Source passage Start Marker

The core loop is the same across both providers: describe the tools, let the model decide when to call them, execute the call, and feed the result back. For production applications, wrap this in a loop allowing the model to make multiple sequential function calls before producing its final response to the user.
Here is example output:
1 $ npx tsx openai_tools.ts
2 [Tool call: get_weather({"city":"Paris","units":"celsius"})]
3 {
4 "city": "Paris",
5 "temperature": 22,
6 "conditions": "partly cloudy",
7 "humidity": "65%"
8 }
9 [Tool call: get_weather({"city":"London","units":"fahrenheit"})]
10 {
11 "city": "London",
12 "temperature": 72,
13 "conditions": "partly cloudy",
14 "humidity": "65%"
15 }
16
17 The weather in Paris is partly cloudy with a temperature of 22°C and a humidity level of 65%. In London, it is also partly cloudy with a temperature of 72°F and the same humidity level of 65%.
Practical Considerations
Cost
API calls are billed per token. Input tokens (your prompt) and output tokens (the model’s response) are priced separately, with output tokens typically costing 2-4x more. For most applications, start with a fast, inexpensive model and only upgrade to a frontier model for tasks that require it.
Rate Limits
All API providers enforce rate limits. If you’re building a production application, you’ll need to implement retry logic with exponential backoff:
1 async function generateWithRetry(
2 ai: GoogleGenAI,
3 prompt: string,
4 maxRetries: number = 3
5 ): Promise<string> {
6 for (let attempt = 0; attempt < maxRetries; attempt++) {
7 try {
8 const response = await ai.models.generateContent({
9 model: "gemini-2.5-flash",
10 contents: prompt,
11 });
12 return response.text ?? "";
13 } catch (error) {
14 if (attempt < maxRetries - 1) {
15 const wait = 2 ** attempt * 1000;
16 console.log(`Attempt ${attempt + 1} failed. Retrying in ${wait}ms...`);
17 await new Promise(resolve => setTimeout(resolve, wait));
18 } else {
19 throw error;
20 }
21 }
22 }
23 throw new Error("Should not reach here");
24 }
Privacy
Any data you send to an API is transmitted to the provider’s servers. For sensitive data, review the provider’s data usage policies carefully. For maximum privacy, consider using local models instead, as covered in the next chapter.

Source passage End Marker
Dataset entries Start Marker

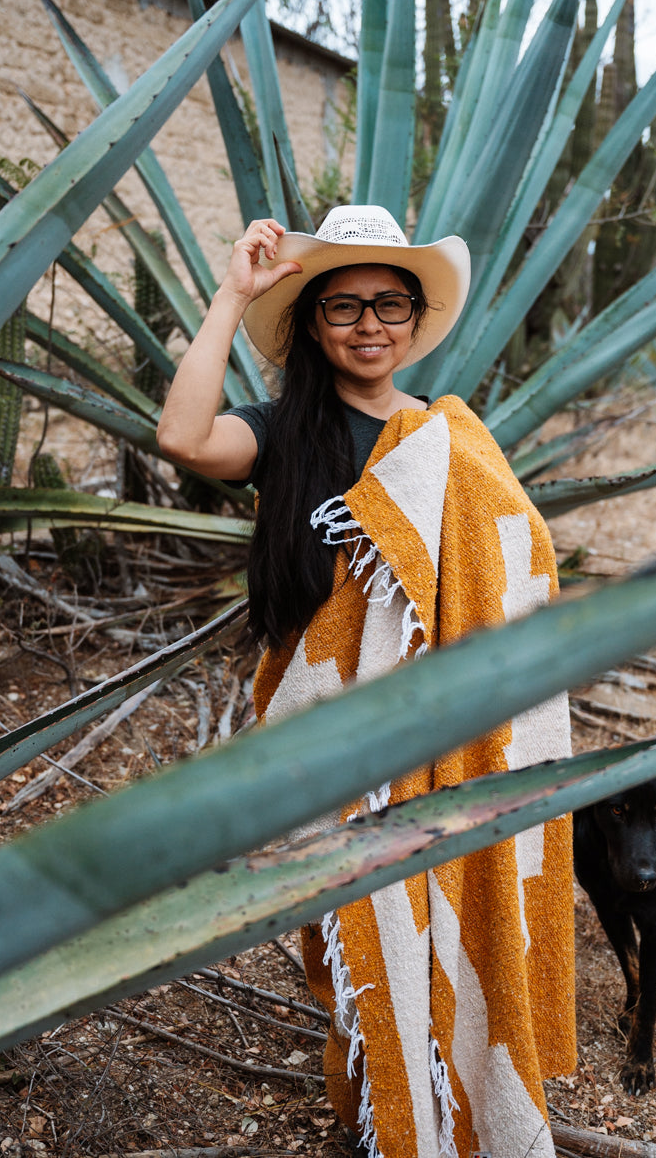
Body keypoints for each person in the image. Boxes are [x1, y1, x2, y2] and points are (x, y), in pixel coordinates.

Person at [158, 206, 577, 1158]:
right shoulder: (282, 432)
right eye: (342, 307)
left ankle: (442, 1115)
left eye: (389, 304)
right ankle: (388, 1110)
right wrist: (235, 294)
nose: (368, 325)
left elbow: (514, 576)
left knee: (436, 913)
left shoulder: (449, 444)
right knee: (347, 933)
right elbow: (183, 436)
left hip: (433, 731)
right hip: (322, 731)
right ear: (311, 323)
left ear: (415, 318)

Dataset entries End Marker

**Questions to answer**.
1. Transcribe the API passage word for word, from "The core loop" up to and including "to the user.".
2. According to the API passage, how much more do output tokens typically cost than input tokens?
Base your work solely on the API passage.

**Answers to this exercise**.
1.
The core loop is the same across both providers: describe the tools, let the model decide when to call them, execute the call, and feed the result back. For production applications, wrap this in a loop allowing the model to make multiple sequential function calls before producing its final response to the user.

2. Output tokens typically cost 2-4x more than input tokens.